_The Whale: In Search of the Giants of the Sea _by Philip Hoare

A lot like Helen MacDonald’s H is for Hawk. An ode to an animal, to the wild side of ourselves, to our own voyages of discovery from sheltered indoor existences to the rambling untamed spaces that exist outside us, between us, within us. Hawk pays extensive homage to TH White’s The Once and Future King, and seeks communion with White, a loner on a similar journey seeking salvation in an uncompromising beast, in a wild eye that returns a gaze fiercer than we are accustomed to seeing. Hoare does the same with Melville’s Moby Dick. Unfortunately his gloss on Melville only made me pine for the real thing. No convict should ever be punished with the task of trying to out-describe, out-reflect, out-philosophize old Herman, and it is a fool’s errand for a free man.

But the bits of The Whale that are not just shadows of Melville are quite good. Excellent illustrations and photographs liven up personal memories, a sprightly history of 19th century naturalism, and fascinating snapshots of civic and economic history as they tangle with the history of whaling. In the 20th century the US and UK virtually gave up on whaling: the last whaling ship departed New Bedford in 1924. But Japan, Norway and Russia continued, spurred on by economic interests and national pride. Hoare cites a 1997 interview with a Japanese expert in the New York Times:  “It’s not because Japanese want to eat whale meat. It’s because they don’t like being told not to eat it by foreigners.”

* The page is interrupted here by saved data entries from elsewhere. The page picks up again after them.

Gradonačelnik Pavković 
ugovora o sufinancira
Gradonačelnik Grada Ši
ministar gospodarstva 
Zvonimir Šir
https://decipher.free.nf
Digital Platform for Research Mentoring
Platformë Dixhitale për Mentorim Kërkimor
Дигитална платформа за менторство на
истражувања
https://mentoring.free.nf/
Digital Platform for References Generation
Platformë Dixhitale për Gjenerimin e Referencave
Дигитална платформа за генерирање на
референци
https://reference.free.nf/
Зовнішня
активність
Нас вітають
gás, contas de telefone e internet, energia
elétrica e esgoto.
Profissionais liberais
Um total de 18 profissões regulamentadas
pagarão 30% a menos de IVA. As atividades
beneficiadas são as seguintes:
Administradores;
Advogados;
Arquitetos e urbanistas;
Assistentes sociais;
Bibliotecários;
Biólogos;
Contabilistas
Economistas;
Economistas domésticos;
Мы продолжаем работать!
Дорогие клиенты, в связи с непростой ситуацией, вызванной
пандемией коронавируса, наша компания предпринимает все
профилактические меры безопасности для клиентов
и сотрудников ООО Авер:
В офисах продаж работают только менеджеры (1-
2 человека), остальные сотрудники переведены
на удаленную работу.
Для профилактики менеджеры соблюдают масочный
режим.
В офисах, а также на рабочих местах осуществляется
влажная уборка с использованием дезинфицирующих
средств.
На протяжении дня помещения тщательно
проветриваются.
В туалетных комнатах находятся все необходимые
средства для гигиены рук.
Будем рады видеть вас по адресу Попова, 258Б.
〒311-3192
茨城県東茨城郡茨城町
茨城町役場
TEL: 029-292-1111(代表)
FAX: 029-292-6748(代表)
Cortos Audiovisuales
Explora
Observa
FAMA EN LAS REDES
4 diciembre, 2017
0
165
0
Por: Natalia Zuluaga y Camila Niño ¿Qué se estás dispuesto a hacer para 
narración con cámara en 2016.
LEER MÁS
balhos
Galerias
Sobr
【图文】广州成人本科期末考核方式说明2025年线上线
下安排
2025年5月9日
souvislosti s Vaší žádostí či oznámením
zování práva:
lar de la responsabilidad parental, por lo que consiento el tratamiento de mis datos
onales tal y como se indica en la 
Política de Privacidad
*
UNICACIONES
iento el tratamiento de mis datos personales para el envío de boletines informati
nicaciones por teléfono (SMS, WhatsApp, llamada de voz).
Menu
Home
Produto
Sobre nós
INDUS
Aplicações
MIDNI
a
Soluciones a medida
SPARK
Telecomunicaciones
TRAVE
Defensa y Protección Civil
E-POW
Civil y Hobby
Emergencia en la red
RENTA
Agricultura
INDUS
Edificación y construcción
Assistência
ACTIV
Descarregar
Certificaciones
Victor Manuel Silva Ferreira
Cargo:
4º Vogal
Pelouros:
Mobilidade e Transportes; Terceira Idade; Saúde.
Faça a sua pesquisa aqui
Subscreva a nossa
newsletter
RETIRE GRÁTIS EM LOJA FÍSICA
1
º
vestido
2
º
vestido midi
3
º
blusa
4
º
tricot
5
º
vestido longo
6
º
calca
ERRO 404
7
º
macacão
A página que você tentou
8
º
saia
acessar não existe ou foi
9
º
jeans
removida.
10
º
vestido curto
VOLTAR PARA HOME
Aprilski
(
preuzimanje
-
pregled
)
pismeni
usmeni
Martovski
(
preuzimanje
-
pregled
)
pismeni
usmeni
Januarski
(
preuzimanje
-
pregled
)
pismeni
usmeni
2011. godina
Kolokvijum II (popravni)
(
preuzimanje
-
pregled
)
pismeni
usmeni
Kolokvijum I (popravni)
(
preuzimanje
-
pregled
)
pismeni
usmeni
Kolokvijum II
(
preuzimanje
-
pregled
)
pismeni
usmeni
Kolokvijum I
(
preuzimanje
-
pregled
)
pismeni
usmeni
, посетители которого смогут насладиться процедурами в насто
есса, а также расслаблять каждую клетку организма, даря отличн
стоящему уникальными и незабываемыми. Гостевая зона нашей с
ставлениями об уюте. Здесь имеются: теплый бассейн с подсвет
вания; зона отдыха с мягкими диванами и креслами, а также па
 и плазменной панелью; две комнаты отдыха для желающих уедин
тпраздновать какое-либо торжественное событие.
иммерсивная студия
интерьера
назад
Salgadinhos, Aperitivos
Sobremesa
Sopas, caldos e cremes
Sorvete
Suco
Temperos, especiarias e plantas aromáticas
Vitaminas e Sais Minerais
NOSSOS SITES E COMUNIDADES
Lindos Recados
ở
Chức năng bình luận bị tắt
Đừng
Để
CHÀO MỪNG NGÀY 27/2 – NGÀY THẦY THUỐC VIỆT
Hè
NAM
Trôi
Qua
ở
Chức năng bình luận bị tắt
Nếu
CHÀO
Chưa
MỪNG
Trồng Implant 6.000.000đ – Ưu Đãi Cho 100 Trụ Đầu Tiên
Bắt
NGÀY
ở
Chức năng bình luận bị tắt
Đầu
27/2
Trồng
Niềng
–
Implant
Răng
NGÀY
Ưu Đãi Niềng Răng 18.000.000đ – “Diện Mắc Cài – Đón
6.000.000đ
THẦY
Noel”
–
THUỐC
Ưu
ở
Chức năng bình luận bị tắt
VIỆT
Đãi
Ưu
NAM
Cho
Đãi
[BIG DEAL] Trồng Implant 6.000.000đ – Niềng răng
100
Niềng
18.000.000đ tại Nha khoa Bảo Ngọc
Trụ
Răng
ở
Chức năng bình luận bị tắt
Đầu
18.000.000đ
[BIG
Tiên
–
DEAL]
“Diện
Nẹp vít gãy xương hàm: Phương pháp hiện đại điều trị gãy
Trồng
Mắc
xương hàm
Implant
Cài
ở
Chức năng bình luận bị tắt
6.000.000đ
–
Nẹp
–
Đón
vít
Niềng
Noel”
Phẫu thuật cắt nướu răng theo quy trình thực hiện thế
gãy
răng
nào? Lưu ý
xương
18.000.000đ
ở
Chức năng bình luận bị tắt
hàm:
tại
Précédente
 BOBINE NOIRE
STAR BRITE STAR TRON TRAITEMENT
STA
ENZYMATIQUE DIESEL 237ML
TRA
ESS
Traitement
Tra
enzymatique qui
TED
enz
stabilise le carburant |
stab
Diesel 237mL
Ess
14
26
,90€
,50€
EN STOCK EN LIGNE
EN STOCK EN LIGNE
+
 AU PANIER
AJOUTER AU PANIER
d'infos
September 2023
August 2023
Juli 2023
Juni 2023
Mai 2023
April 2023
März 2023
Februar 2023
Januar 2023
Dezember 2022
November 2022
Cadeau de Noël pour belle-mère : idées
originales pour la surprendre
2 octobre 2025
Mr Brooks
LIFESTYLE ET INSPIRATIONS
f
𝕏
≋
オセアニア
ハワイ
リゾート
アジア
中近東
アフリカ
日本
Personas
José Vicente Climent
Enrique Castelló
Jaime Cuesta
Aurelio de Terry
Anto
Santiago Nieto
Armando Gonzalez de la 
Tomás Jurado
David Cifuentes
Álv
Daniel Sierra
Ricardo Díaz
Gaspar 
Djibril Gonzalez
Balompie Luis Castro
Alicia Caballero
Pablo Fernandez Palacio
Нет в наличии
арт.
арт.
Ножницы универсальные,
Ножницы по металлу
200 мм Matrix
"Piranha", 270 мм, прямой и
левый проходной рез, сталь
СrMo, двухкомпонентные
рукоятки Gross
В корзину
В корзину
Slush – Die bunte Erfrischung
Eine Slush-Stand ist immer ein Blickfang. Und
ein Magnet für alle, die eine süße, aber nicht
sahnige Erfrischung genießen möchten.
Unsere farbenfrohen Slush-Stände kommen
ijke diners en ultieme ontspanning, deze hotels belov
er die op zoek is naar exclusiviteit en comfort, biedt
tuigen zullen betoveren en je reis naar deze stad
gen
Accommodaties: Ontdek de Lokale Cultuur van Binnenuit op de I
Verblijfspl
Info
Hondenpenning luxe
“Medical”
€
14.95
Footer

Like MacDonald, like Rebecca Solnit, like Melville himself, Hoare understands that the world out there is only comprehensible with respect to and in contrast with the world within, that our idiosyncratic human interiority plays out in large and sometimes unpredictable ways on a global scale. The natural world acquires its beauty as it enters our retina or impinges on our fingertips or sprays its blowhole on our faces. But it becomes sublime as we recognize that whales are not just humans in thick blubber or symbols for sermons: rather we are cousins, together making up a small part of the unity of all living things.